Check out Gloria's Blog — Edge of Gloria!

Fort Wayne Reader

2017-07-20


I've never smoked pot heavily, but I've noticed that age, like weed, tends to mellow some people out. Some people become cranky, but with my most recent birthday, I've discovered I'm “over it.” I'm over a lot of stuff.

However, that doesn't exactly mean I don't care about anything. I notice I save a lot of stress, when I don't bother to worry.

One of the things I'm sort of over is my peculiarities vs. other people's “issues.” For a while, the Jerry Springer show and Maury were a couple of my guilty pleasures/empowering entertainment choices. I'd think I had it rough, then I'd tune in for an hour of people with more drama than a soap opera. Yes, my house sucks and I hardly ever socialize, but at least I'm not engaged to my cousin and cheating on him with his best friend. Nor am I pregnant, and wondering which one of ten men could be the father. I'm old fashioned, and if you're wondering which one of ten men is your baby's father, perhaps your slutty behavior should be addressed, so you won't have this problem in the future. Am I slut-shaming here? Well, yes, but at least I condemn both sexes for spreading it like peanut butter. Male, female, if you're sleeping with dozens of people, yuck. Just yuck. I consider myself a feminist who doesn't appreciate slutty behavior. So there.

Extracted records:

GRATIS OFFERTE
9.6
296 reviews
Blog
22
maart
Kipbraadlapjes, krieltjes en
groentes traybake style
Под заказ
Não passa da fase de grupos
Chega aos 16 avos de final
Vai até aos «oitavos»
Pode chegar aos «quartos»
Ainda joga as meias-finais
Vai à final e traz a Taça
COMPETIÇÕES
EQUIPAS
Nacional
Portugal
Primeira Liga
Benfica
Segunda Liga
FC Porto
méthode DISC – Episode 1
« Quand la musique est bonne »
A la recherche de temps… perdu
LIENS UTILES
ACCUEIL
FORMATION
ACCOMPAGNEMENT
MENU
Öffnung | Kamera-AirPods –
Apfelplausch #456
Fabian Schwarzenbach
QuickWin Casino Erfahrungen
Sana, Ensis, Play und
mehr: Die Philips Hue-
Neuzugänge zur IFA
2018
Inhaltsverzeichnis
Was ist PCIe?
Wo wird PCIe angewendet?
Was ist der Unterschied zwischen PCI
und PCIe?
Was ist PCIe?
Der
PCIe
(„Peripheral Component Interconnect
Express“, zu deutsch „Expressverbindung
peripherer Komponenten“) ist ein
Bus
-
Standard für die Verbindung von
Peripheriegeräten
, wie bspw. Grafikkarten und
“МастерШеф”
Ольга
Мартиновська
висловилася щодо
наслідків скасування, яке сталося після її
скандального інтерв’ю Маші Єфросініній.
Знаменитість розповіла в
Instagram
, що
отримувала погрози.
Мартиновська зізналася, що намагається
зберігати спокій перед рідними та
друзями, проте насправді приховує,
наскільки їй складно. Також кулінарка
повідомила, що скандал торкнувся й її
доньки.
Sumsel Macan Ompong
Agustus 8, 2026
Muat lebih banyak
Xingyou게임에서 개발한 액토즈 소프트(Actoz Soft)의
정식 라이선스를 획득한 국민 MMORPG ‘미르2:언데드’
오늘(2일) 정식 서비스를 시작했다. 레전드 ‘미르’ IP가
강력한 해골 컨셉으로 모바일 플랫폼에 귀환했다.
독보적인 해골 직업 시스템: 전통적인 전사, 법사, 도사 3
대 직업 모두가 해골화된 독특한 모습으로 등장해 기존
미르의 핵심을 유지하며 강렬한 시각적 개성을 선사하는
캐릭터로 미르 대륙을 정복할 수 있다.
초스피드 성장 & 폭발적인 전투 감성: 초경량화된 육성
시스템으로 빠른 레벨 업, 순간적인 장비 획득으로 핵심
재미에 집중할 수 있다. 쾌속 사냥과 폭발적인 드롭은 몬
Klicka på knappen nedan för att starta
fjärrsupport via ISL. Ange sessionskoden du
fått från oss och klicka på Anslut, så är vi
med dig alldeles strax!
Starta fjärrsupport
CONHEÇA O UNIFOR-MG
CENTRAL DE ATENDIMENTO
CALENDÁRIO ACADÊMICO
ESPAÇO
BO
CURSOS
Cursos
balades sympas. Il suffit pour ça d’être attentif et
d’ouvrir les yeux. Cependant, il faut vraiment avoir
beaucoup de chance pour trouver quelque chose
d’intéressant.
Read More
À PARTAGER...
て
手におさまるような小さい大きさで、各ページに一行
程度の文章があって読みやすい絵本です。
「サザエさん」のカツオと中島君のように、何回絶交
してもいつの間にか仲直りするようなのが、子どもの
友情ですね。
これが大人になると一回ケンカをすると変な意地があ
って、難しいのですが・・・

* [TASK INSTRUCTIONS]
[1] Translate this sentence from the Fort Wayne Reader column into Spanish: "I notice I save a lot of stress, when I don't bother to worry."
[2] Repeat the passage of the Fort Wayne Reader column starting with "I've never smoked" and going on through "lot of stuff.".
The records are separate material, unrelated to the column.

* [RESULTS]
[1] Noto que me ahorro mucho estrés cuando no me molesto en preocuparme.

[2]
I've never smoked pot heavily, but I've noticed that age, like weed, tends to mellow some people out. Some people become cranky, but with my most recent birthday, I've discovered I'm “over it.” I'm over a lot of stuff.